Depois que acordei, a enfermeira trouxe minhas filhas para que eu e meu marido pudéssemos segurá-las e criar laços com elas. Ao vê-las, quase me esqueci que elas estavam mortas. Elas não eram perfeitas, mas para mim eram lindas. Os dedos delas eram tão pequenos. Lembro-me de tocar na cabeça da Savanna, e ela sacudia-se do líquido. Mesmo quando olhamos para ela, percebemos o quanto ela estava doente. E a irmã dela, tão pequenina, também tinha estado extremamente doente. Olhámos para a Sierra e imediatamente soubemos que o sonograma estava certo: Ela também não o teria feito.

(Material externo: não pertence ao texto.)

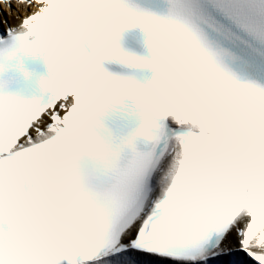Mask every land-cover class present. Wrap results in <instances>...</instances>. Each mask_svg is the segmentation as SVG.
<instances>
[{"label": "snow or ice", "instance_id": "obj_1", "mask_svg": "<svg viewBox=\"0 0 264 264\" xmlns=\"http://www.w3.org/2000/svg\"><path fill=\"white\" fill-rule=\"evenodd\" d=\"M19 2L0 264H264V0Z\"/></svg>", "mask_w": 264, "mask_h": 264}, {"label": "bare ground", "instance_id": "obj_2", "mask_svg": "<svg viewBox=\"0 0 264 264\" xmlns=\"http://www.w3.org/2000/svg\"><path fill=\"white\" fill-rule=\"evenodd\" d=\"M11 21H14L11 17L9 18Z\"/></svg>", "mask_w": 264, "mask_h": 264}]
</instances>
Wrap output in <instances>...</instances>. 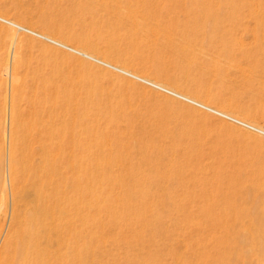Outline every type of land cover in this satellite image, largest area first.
Listing matches in <instances>:
<instances>
[{
    "label": "rangeland",
    "instance_id": "obj_1",
    "mask_svg": "<svg viewBox=\"0 0 264 264\" xmlns=\"http://www.w3.org/2000/svg\"><path fill=\"white\" fill-rule=\"evenodd\" d=\"M251 1L0 0V16L264 128V0H253L255 8ZM13 76L21 82L14 85ZM58 94L90 107L86 123L110 140L99 145L97 133L78 128L83 212L90 217L83 224L81 242L89 249L82 264H131L144 252L142 232L133 231L139 221L121 214L127 202L132 208L148 204L150 219L161 213L171 224L186 206L193 211L221 189L238 187L237 178L264 186V134L0 20V195L6 198L0 247L26 225L32 199L21 200L14 217L3 190L9 138L15 137L20 168L27 149L35 148L30 160L39 161L42 145L55 141L47 127ZM112 111L115 122L109 121ZM18 178L32 192V177ZM111 205L123 215L119 220Z\"/></svg>",
    "mask_w": 264,
    "mask_h": 264
},
{
    "label": "bare ground",
    "instance_id": "obj_2",
    "mask_svg": "<svg viewBox=\"0 0 264 264\" xmlns=\"http://www.w3.org/2000/svg\"><path fill=\"white\" fill-rule=\"evenodd\" d=\"M251 4V6L255 4L253 0ZM260 7L264 8V2L260 4ZM74 49L106 62L93 54ZM106 63L116 66L109 62ZM119 68L129 71L122 67ZM19 79L13 76L14 85L19 83ZM160 84L163 85V83ZM67 95H62L61 99H59L60 95L58 98L54 97L56 99L49 111L53 119L47 128L50 139L55 141H52L50 145H42L43 153L39 161L35 163L30 160V151L35 148L30 151L26 148L27 151L22 153L20 158L22 160L20 168L15 137L9 138L11 140L9 145L6 143L8 147L5 155L8 162H5L8 165V172L4 170V174L7 172V175L3 176V187L5 188L3 190H6L9 199L12 200L14 217H17L21 211L20 201L30 196L32 199L27 206L26 225L16 234L8 235L0 247V264H82V258L89 249L84 248L81 242L84 220L90 217L85 216L83 212V197L86 190L84 191L82 186L83 161L79 151L82 139L78 128L84 127L90 135L97 133L100 137V143H97L99 145H105V140L109 139H106L107 136L102 131L94 130V125L86 123L90 119L91 108L79 107L77 99ZM6 102L8 106L7 99ZM10 103V111H12L10 115L15 116L18 114L19 107L15 101V93L11 95ZM58 106L61 108L60 111L56 109ZM93 106L101 109L98 103ZM57 119L61 121L60 125L55 124ZM18 120L21 121L19 118ZM116 120L117 116L112 111L109 121L115 122ZM29 126L32 127V125ZM7 131H4L5 134ZM67 135L70 136L67 137ZM69 138L74 141V147L67 145ZM117 139L114 141L116 142ZM190 150L194 149L191 147L187 149V151ZM93 173L95 174V172L89 173L90 176L94 177ZM87 174L86 172L84 176H88ZM218 174L220 179L223 173L218 172ZM19 175L25 179L32 177V192L20 186L22 183L19 184ZM233 179L230 178V181ZM237 180L240 183L234 185H238L239 188L235 186L228 190L221 189L213 202L204 203L193 211H189L187 206L180 207L185 210L178 212L171 224L164 221V215L161 213L156 215V219H150L146 215L148 204L132 208L130 202H127L120 213L131 214L139 221V230L133 227V231L136 236L139 235L137 233L142 232V250L144 251L141 255L131 259V264H264V186L248 185L242 177ZM89 192L97 196L95 191ZM0 194L3 196L2 192ZM4 199L6 198L0 200V204L4 202ZM107 209L110 210L115 220L123 216L118 213L119 209L114 205L107 206ZM8 215L10 217V214Z\"/></svg>",
    "mask_w": 264,
    "mask_h": 264
},
{
    "label": "built area",
    "instance_id": "obj_3",
    "mask_svg": "<svg viewBox=\"0 0 264 264\" xmlns=\"http://www.w3.org/2000/svg\"><path fill=\"white\" fill-rule=\"evenodd\" d=\"M0 20L3 21V22H5V23H8V24L12 25L13 27L17 28L19 31L28 32V33H30L32 35H35V36L39 37V38H42L44 40H47L49 42H52V43L57 44L59 46H62L64 48H67L69 50H72L74 52H77V53H79L81 55H84V53L75 50L72 46H69V45L60 43V42H58L56 40H53L49 36H47V35L39 32V31L33 30V29H31V28H29L27 26L21 25V24H19L17 22H14L11 19L3 18V17L0 16ZM84 56H86L88 58H91V59H93V60H95V61H97L99 63H102V64H104L106 66H109L112 69H115V70H117V71H119V72H121L123 74H126L128 76H131V77H133V78H135V79H137V80H139V81H141L143 83H146V84H148V85H150V86H152V87H154V88H156V89H158L160 91H163V92H165L167 94H170L172 96H176V97H178V98H180L182 100H185V101H187L189 103H192V104H194V105H196V106H198L200 108H203V109H205L207 111H210V112L215 113V114H217V115H219L221 117H224V118H226V119H228L230 121H233V122H235V123H237V124H239V125H241V126H243L245 128H248V129H251L253 131H256V132H259V133L264 134V129H261L259 126H256V125H254V124H252L250 122H247L245 120H242L240 118H237V117H235L233 115H229L228 113H226L224 111H221V110H219V109H217L215 107H212L210 105L204 104L203 102H200L198 100H194L191 97L186 96V95L182 94L181 92H178V91H176L174 89H171V88H169V87H167L165 85H162L160 83H157L156 81H153V80L148 79L146 77L140 76L138 74H134L133 72H130V71H124V70H122L119 67L110 65V64H108L106 62L99 61L98 59L93 58L91 56H88L86 54Z\"/></svg>",
    "mask_w": 264,
    "mask_h": 264
}]
</instances>
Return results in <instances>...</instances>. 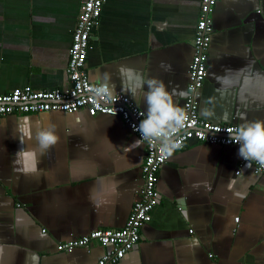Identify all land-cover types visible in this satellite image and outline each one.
I'll return each mask as SVG.
<instances>
[{"label":"crops","instance_id":"1","mask_svg":"<svg viewBox=\"0 0 264 264\" xmlns=\"http://www.w3.org/2000/svg\"><path fill=\"white\" fill-rule=\"evenodd\" d=\"M82 1L0 0V93L68 87ZM199 2L105 0L89 40L88 79L110 77L135 105L122 87L137 89L136 75L186 90ZM212 20L200 117L264 120V0H218ZM137 106L146 111L143 101ZM25 119L33 131L54 125L59 136L36 175L14 163L22 147H36L34 139L20 143ZM136 140L118 116L84 109L0 115V264H94L106 251L100 245L58 252L56 244L124 226L142 183L145 147L131 146ZM239 160L234 145L185 143L159 170L160 201L139 241L114 264H264V177L245 166L236 174Z\"/></svg>","mask_w":264,"mask_h":264},{"label":"built area","instance_id":"2","mask_svg":"<svg viewBox=\"0 0 264 264\" xmlns=\"http://www.w3.org/2000/svg\"><path fill=\"white\" fill-rule=\"evenodd\" d=\"M105 0H83L79 5L77 19L71 35L68 50L66 73L68 87L65 89L34 90L29 86L16 87L7 93H0V115L27 114L48 111L73 113L84 109L90 116L97 114L112 115V105L97 107L88 94L92 82L85 72V60L89 40L93 31L99 26L100 16ZM260 1V0H256ZM218 0H200L195 34L192 41L193 55L188 67L186 90L195 88L199 95L189 93L182 103L189 115L186 127L179 133L183 145L194 140L210 145H239L230 141L227 130L238 125L212 123L200 117V89L207 76V59L213 32L212 15ZM258 13L261 9L256 10ZM119 99L113 104L118 116L125 127L139 139V133L133 130V125H139L140 113L143 111L131 99L117 93ZM145 152L141 161L142 183L136 199L132 203L129 216L123 227L117 229L98 228L79 237L56 244V251L70 252L75 248H89L98 244L105 248L104 254L94 264H114L122 259L139 241L141 228L151 220L154 207L160 201L157 190L158 173L168 161L158 148L144 143ZM240 158L238 168L246 165ZM252 172L264 177V167L252 163ZM238 217L235 218V221ZM264 240V239H263Z\"/></svg>","mask_w":264,"mask_h":264},{"label":"clouds","instance_id":"3","mask_svg":"<svg viewBox=\"0 0 264 264\" xmlns=\"http://www.w3.org/2000/svg\"><path fill=\"white\" fill-rule=\"evenodd\" d=\"M161 67L165 71H171V65L163 62ZM121 73L136 75L130 68H121ZM139 80L137 89L140 91L139 98L136 95L137 89L125 90L130 91L137 105L143 101L146 105V111H142L139 125H133V130L139 133V139L131 146L134 148L144 145L145 142L153 148H158L160 153L169 158L183 147L179 139V133L186 127L189 115L184 107L180 106V100L184 99L190 92L196 95L199 93L195 88L187 90H178L169 88L162 79L144 78L136 75ZM123 85V83H122ZM147 85V91L144 86ZM88 94L96 103L97 107L107 104L112 105V115L116 114L113 104L119 99L115 92V84L111 78L105 76L92 82L88 88ZM207 115V112L203 113ZM21 134L20 143H24V138L35 140V148L22 147L15 154L14 163L19 166V171L25 175L38 174V164L40 157L55 146L59 141L54 125L47 127L37 126L35 131L25 119L20 125ZM230 141L239 145L238 156L246 161L245 167L250 168L255 162L260 167H264V120H245L239 126L227 130ZM131 148V147H130Z\"/></svg>","mask_w":264,"mask_h":264}]
</instances>
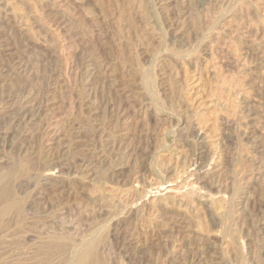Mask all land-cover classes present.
Listing matches in <instances>:
<instances>
[{
  "label": "rangeland",
  "instance_id": "1",
  "mask_svg": "<svg viewBox=\"0 0 264 264\" xmlns=\"http://www.w3.org/2000/svg\"><path fill=\"white\" fill-rule=\"evenodd\" d=\"M11 80L0 173L24 167L26 218L0 226V264H63L50 237L96 232L106 264H264V0H0Z\"/></svg>",
  "mask_w": 264,
  "mask_h": 264
},
{
  "label": "bare ground",
  "instance_id": "2",
  "mask_svg": "<svg viewBox=\"0 0 264 264\" xmlns=\"http://www.w3.org/2000/svg\"><path fill=\"white\" fill-rule=\"evenodd\" d=\"M92 55V57H93V54H91ZM146 76H147V73H146ZM148 76H150V74L148 75ZM148 76H147V78H148ZM151 76H153V74L151 75ZM150 76V77H151ZM145 79V78H144ZM153 79V77L151 78V79H148V80H152ZM18 80V79H17ZM148 83L150 82V81H148L147 79H145ZM11 81H13V82H11V83H7V84H5L3 87H2V92H0V100L2 101V95L4 94H8L7 95V97L5 96V98L4 99H7V103L5 102L4 104H6L7 106V108L8 109H10V111H13L14 110V105H15V102H14V97H15V95H16V92H17V88H18V83L16 84V80L14 81V80H11ZM20 81V80H19ZM18 81V82H19ZM151 83H153V81L152 82H150V84ZM20 84V83H19ZM144 84H145V81H144ZM152 85V84H151ZM145 86V85H144ZM145 87H147V86H145ZM148 87H149V85H148ZM152 88H153V86H152ZM147 89H149V88H147ZM151 90V89H150ZM7 91V93H4V92H6ZM151 93H152V91H151ZM37 94H39V92L37 93ZM3 99V100H4ZM32 99H34V98H32ZM155 99V98H154ZM24 100L25 101H23L21 104H20V107L22 108V109H25L24 107H27V105H28V101H30V98H29V96L28 97H26V98H24ZM51 101V100H50ZM49 101V102H50ZM0 104H1V102H0ZM3 104V103H2ZM1 106V105H0ZM5 106V105H4ZM11 107V108H10ZM19 107V108H20ZM30 107V106H29ZM1 108V107H0ZM2 109H4V108H2ZM21 109V110H22ZM1 110V109H0ZM2 111V110H1ZM7 111V110H6ZM40 111V110H39ZM38 111V112H39ZM9 112V111H8ZM3 113V112H2ZM1 113V114H2ZM5 113V112H4ZM10 113V112H9ZM13 112H11V114H12ZM40 113V112H39ZM6 114V113H5ZM11 114H10V116H11ZM115 120H117V121H115L114 122V124L115 125H117V126H115L113 123V125L112 126H114V128L113 129H115V131H116V133H118V134H116V133H108L107 135H105V138H106V140H105V138L103 137V139L106 141V143L109 145V147L111 146V142L113 143H115V141H117V142H121V141H125V137L123 136V134H119V132H122V129H121V125L120 126H118L119 125V123L118 124H116L117 122H121V120H119L118 121V118L117 119H115ZM112 121V120H111ZM113 122V121H112ZM108 123V122H107ZM109 123H111L110 121H109ZM111 124H109V126H110ZM13 126V125H12ZM31 126V125H30ZM28 127H29V125H28ZM104 127V126H103ZM106 127H108V125L106 126ZM106 127L104 128L105 130H106ZM9 128H10V126H9ZM8 128V129H9ZM13 128V127H12ZM33 128H34V126H33ZM111 128V127H110ZM110 128H107V129H110ZM28 129V128H27ZM31 129V128H30ZM36 127H35V131H36ZM145 129V128H144ZM147 129H148V127H147ZM14 130H15V128H14ZM38 130V129H37ZM16 131V130H15ZM14 131V132H15ZM31 131V130H30ZM33 131V130H32ZM109 131V130H108ZM111 131H112V129H111ZM111 131H109V132H111ZM114 131V130H113ZM148 131H149V129H148ZM7 132H9L8 130H7ZM12 132V131H11ZM34 132V131H33ZM29 133V132H28ZM12 134H13V132H12ZM32 134V133H31ZM5 136H7V133H6V135ZM9 136H11V135H9ZM101 136H102V134H101ZM132 136V135H131ZM194 136H196L195 134H194ZM123 137V138H122ZM193 137V136H192ZM15 138V137H14ZM139 138H141V137H139ZM194 138V137H193ZM196 138V137H195ZM127 140H129V139H127ZM130 140H132V139H130ZM139 141V140H138ZM104 143V142H103ZM113 143V144H114ZM122 143V142H121ZM112 144V145H113ZM120 143H118L117 145H119ZM55 145V144H54ZM103 145V144H102ZM108 145H104V146H107L108 147ZM116 145V144H115ZM116 145V146H117ZM122 145V144H121ZM114 146V145H113ZM116 146H114L115 148H116ZM123 146V145H122ZM112 147V146H111ZM118 147V146H117ZM119 147H120V145H119ZM119 147H118V149H119ZM106 149V148H105ZM111 149V148H110ZM113 149V148H112ZM117 149V150H118ZM135 149V148H134ZM103 150H104V147H103ZM102 150V151H103ZM114 150H116V149H114ZM114 150H112V151H114ZM136 150V149H135ZM134 150V151H135ZM106 151V150H105ZM105 151H103V153L105 152ZM110 151V150H109ZM108 151V152H109ZM133 151V150H132ZM107 152V151H106ZM106 152L104 153V154H106ZM114 152H116V151H114ZM113 152V153H114ZM131 151H129L128 153H121V152H116L115 154H112V152L110 151V153L112 154V155H114V157H112L110 154V156H111V158L110 159H112V158H114V159H116V163H115V165L118 167H120L121 165H123L124 164V160H125V158H126V156H128V157H130L131 155L129 154ZM102 153V154H103ZM138 153V155H139V152H137ZM137 153H135V154H137ZM133 154V153H132ZM141 154H142V151H141ZM143 154H144V152H143ZM197 154V153H196ZM107 155H108V153H107ZM137 155V156H138ZM150 155V154H149ZM105 156V155H104ZM103 156V157H104ZM140 156H142V155H140ZM144 156H146V155H144ZM199 156V155H198ZM202 156V155H201ZM116 157V158H115ZM132 157V156H131ZM135 157V156H134ZM193 157V156H192ZM195 157V156H194ZM203 157V156H202ZM107 158H108V156H107ZM138 158V157H137ZM199 158V157H198ZM109 159V158H108ZM114 159H112V160H114ZM191 159V158H190ZM193 159V158H192ZM196 160V159H195ZM197 160H199V159H197ZM190 161V160H189ZM188 161V162H189ZM194 161V160H193ZM129 162V161H128ZM202 162V160H200V163ZM110 163V160H109V162H108V164ZM127 163V162H126ZM160 163V162H159ZM192 163V165H194L195 163H196V161H195V163L194 162H191ZM199 163V164H200ZM204 163L206 164V162L204 161ZM26 164V163H25ZM105 164V163H104ZM111 164H112V162H111ZM114 164V163H113ZM197 164H198V161H197ZM196 164V165H197ZM191 165V164H190ZM16 166V165H15ZM25 166V165H24ZM105 166V165H104ZM114 166V165H113ZM115 166V167H116ZM131 166V165H130ZM158 166V165H157ZM161 166V165H160ZM87 167V166H86ZM132 167V166H131ZM24 167L22 166V167H20L19 165L18 166H16L15 168L12 166V169L11 170H8V172L6 173V174H4V175H2V173H0V226H3L5 223H6V220H13V221H16L15 223V225H17V226H20V224H21V222L22 221H24V218H26V217H24V216H26L25 214H26V211H25V209H24V207H23V204L19 201V200H17V199H15V198H17V197H14V194H13V189L11 188V183H13L12 182V180H14L15 178H16V176H18L19 175V173H22V172H20L21 170H23V171H25L24 169H23ZM120 168H122V167H120ZM119 168V170H121ZM25 169H26V167H25ZM84 168H82L81 170H83ZM86 169V168H85ZM109 169H110V166H109ZM118 169V168H117ZM202 169V168H201ZM119 170H117V171H119ZM132 170V168H130V170L129 171H131ZM87 171V170H86ZM115 171V170H114ZM128 171V172H129ZM135 171V170H134ZM133 171V172H134ZM81 172V171H80ZM84 172V171H83ZM137 172V171H136ZM136 172L135 173H133L134 175L136 174ZM50 173V172H49ZM118 173V172H117ZM120 173V172H119ZM121 173H122V171H121ZM139 173V172H138ZM18 174V175H17ZM127 174V173H126ZM131 174V173H130ZM49 175V174H48ZM45 176V175H44ZM119 176H120V174H119ZM196 176V175H195ZM46 177H48L47 175H46ZM103 177V176H102ZM200 177V176H199ZM131 178V177H130ZM213 181L215 180L216 181V179H214V178H211ZM17 180V179H16ZM46 180H48V179H46ZM206 180V179H205ZM204 180V182H206ZM210 180V179H209ZM209 180H207V182L209 181ZM212 180H210L208 183H210L211 185H213L214 184V182L212 183ZM218 180V179H217ZM126 183V182H125ZM208 185V184H207ZM14 186V185H13ZM12 186V187H13ZM65 187V186H64ZM64 187H62V191L64 192ZM130 190V189H129ZM71 192H72V190H69V191H66V195L67 196H69L70 194H71ZM15 193V192H14ZM70 193V194H69ZM69 194V195H68ZM74 194V193H73ZM76 194V193H75ZM71 196V195H70ZM133 196V195H132ZM139 196V195H138ZM137 196V197H138ZM73 197V196H72ZM129 199V198H128ZM131 199V198H130ZM166 200V199H165ZM132 201V200H131ZM161 203H162V201H161ZM130 204V203H129ZM159 204V203H158ZM110 209H112V208H110ZM124 209V208H123ZM113 210V209H112ZM116 210V209H115ZM120 210V209H119ZM121 212V211H120ZM137 212V211H136ZM106 216H108V215H106ZM120 216V215H119ZM140 216V215H139ZM115 217H116V215H115ZM121 217V216H120ZM232 219V218H231ZM129 220V219H128ZM137 220V219H136ZM233 220V219H232ZM5 221V222H4ZM12 221V222H13ZM107 221V220H106ZM4 223V224H3ZM124 222H122V223H120V221H118V223L117 224H115V229H116V231H117V233L118 234H123L124 232H125V230L126 229H129L128 228V226L124 223ZM137 223V222H136ZM9 224H10V222H9ZM131 224V223H130ZM6 226H8V224H5ZM13 225V224H12ZM14 225V226H15ZM108 225V224H107ZM10 226V225H9ZM14 226H13V228H14ZM150 226V225H149ZM147 227V226H146ZM152 227V226H151ZM1 228V227H0ZM24 228V227H23ZM107 228V227H106ZM148 228V227H147ZM153 228V227H152ZM2 229V228H1ZM4 230V229H3ZM19 230V229H18ZM23 230V229H22ZM150 231H146L145 232V234H146V237H145V239L146 240H149V242H150V240L153 238V237H155V232H154V230H152V229H149ZM104 231V230H103ZM135 231V230H134ZM94 232V231H93ZM4 233H5V231H4ZM11 233V232H10ZM9 233V234H10ZM99 233V232H98ZM116 233V232H115ZM1 234V233H0ZM12 234H13V232H12ZM96 235H97V232L95 233V237L93 238V239H91L90 237V239H88V240H90V241H88V242H84L83 244H82V241H81V244L82 245H80V246H77V245H75V244H73L72 243V241H66V239H64L65 237H62V238H60L59 236H56V235H53L52 237H50L49 238V241H46V243H44L45 244V247L47 248H45L46 250H47V253L48 252H50V253H52V252H58L61 256H63L64 257V255H65V257H64V259L62 260V257H61V260H62V263L63 264H106V261L104 260V258L102 257V256H100V254H98V246H99V243H100V241L102 240V239H100L99 237H96ZM102 235V234H101ZM142 235V234H141ZM1 236V235H0ZM8 236V235H7ZM91 236V235H90ZM94 236V235H93ZM98 236V235H97ZM100 236V235H99ZM105 236H106V234H105ZM104 236V237H105ZM117 236V235H116ZM143 236H145V235H143ZM157 236V235H156ZM92 237V236H91ZM142 237V236H141ZM201 237V236H200ZM48 239V238H47ZM132 239V238H131ZM39 240V239H38ZM32 241V240H31ZM152 241V240H151ZM131 242V241H130ZM214 243V242H213ZM103 244V243H102ZM130 245H132V244H128V246H130ZM36 246V245H35ZM127 246V247H128ZM100 247V246H99ZM37 248V247H36ZM133 248V247H132ZM131 248V246H130V249H132ZM211 248V247H210ZM41 249V248H40ZM134 249V248H133ZM208 250V249H207ZM36 251H37V249H36ZM40 251V250H39ZM206 251V250H205ZM214 251V250H213ZM212 251V252H213ZM204 252V251H203ZM209 252V251H208ZM215 253V252H214ZM49 254V253H48ZM55 254V253H54ZM64 254V255H63ZM52 255H53V253H52ZM56 255V254H55ZM214 255V254H213ZM51 256V255H50ZM224 257V256H223ZM52 258V257H51ZM242 260V259H241ZM50 261V260H49ZM174 262V261H173ZM172 262V263H173ZM52 264V263H51ZM56 264V263H55ZM171 264V263H170Z\"/></svg>",
  "mask_w": 264,
  "mask_h": 264
}]
</instances>
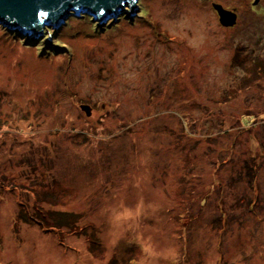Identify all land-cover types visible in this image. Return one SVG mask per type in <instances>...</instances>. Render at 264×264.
<instances>
[{"label": "rangeland", "instance_id": "1", "mask_svg": "<svg viewBox=\"0 0 264 264\" xmlns=\"http://www.w3.org/2000/svg\"><path fill=\"white\" fill-rule=\"evenodd\" d=\"M136 6L0 24V264H264V0Z\"/></svg>", "mask_w": 264, "mask_h": 264}, {"label": "water", "instance_id": "2", "mask_svg": "<svg viewBox=\"0 0 264 264\" xmlns=\"http://www.w3.org/2000/svg\"><path fill=\"white\" fill-rule=\"evenodd\" d=\"M137 2L138 0H0V24L14 32L38 38L43 35L46 26H52L56 30L65 23L69 15H79L82 11L93 16L94 20L104 23L112 16L115 18L113 21H116V17L127 6L131 10L124 11L132 17L135 9H138ZM215 9L223 26L235 24L234 14L231 21L224 22L225 15L230 12L220 5ZM51 36L50 34V39ZM82 109L87 116L91 115L88 106H82Z\"/></svg>", "mask_w": 264, "mask_h": 264}, {"label": "trees", "instance_id": "3", "mask_svg": "<svg viewBox=\"0 0 264 264\" xmlns=\"http://www.w3.org/2000/svg\"><path fill=\"white\" fill-rule=\"evenodd\" d=\"M139 6H140V3H139ZM138 16H140V14L138 15ZM14 32V31H13ZM17 33V32H16ZM22 34V33H21ZM54 46H56V45H54ZM258 63V62H257ZM255 64L253 67H255L256 69L257 68H259L260 66H262V65H260L261 63H259V64ZM263 67H264V65H263ZM49 214V216H53V214H55V215H57V216H60L62 219H56V221H58V222H64V218H66V217H68V215H67V213H62V212H59V213H56V212H54L53 213V211L52 212H50V213H48ZM60 224V223H59ZM68 224V223H67ZM41 226H42V224H41ZM57 226V225H56ZM56 226L54 225L53 227H52V229H54V228H56ZM60 227H61V225H60ZM57 228H59L58 226H57ZM60 230V229H59Z\"/></svg>", "mask_w": 264, "mask_h": 264}, {"label": "bare ground", "instance_id": "4", "mask_svg": "<svg viewBox=\"0 0 264 264\" xmlns=\"http://www.w3.org/2000/svg\"><path fill=\"white\" fill-rule=\"evenodd\" d=\"M73 13H76V12H73ZM135 14V13H134ZM80 15V17H82L83 18V15H81V13L79 14ZM87 16H89L88 14H87ZM135 15H133V17H134Z\"/></svg>", "mask_w": 264, "mask_h": 264}, {"label": "clouds", "instance_id": "5", "mask_svg": "<svg viewBox=\"0 0 264 264\" xmlns=\"http://www.w3.org/2000/svg\"><path fill=\"white\" fill-rule=\"evenodd\" d=\"M94 19V18H93Z\"/></svg>", "mask_w": 264, "mask_h": 264}]
</instances>
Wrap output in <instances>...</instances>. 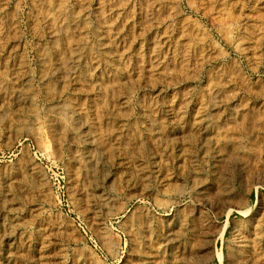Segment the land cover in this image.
Returning <instances> with one entry per match:
<instances>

I DIDN’T KNOW MUCH ABOUT ABORTION antes de tudo isto. Eu nem percebi que a maioria das mulheres que fazem abortos não conseguem segurar os seus bebês. Mas eu tinha tido uma dilatação e evacuação intactas (D&E), em que os fetos foram removidos inteiros. Faz tanto sentido: se você pode dar a uma mãe enlutada um bebê para segurar depois, você lhe dá uma maneira mais curativa de acabar com uma gravidez desejada.
No último verão, aprendi que proibir o aborto intacto D&E é uma prioridade máxima dos ativistas anti-escolha, que num esforço para inflamar o assunto, chamam o procedimento de “aborto por nascimento parcial” porque o feto é removido no final da gravidez. A opção mais humana e segura que John e eu tínhamos à nossa disposição é ser ameaçado por legisladores que não compreendem a nossa dor no coração. Eu costumava votar em republicano, mas não consegui votar em George W. Bush, que usou seu discurso de aceitação na convenção do Partido Republicano para prometer assinar uma lei contra o “aborto por nascimento parcial”
Na verdade, eu nunca votarei em um candidato que quer tirar o procedimento que usei para liberar minhas filhas fatalmente doentes para os braços de Deus. Eu nunca fui um activista político. Mas se eu tiver a chance de mudar até mesmo o coração de uma pessoa contando a minha história, é isso que eu quero fazer pelas minhas filhas. Quero que a vida de Savanna e Sierra tenha significado algo.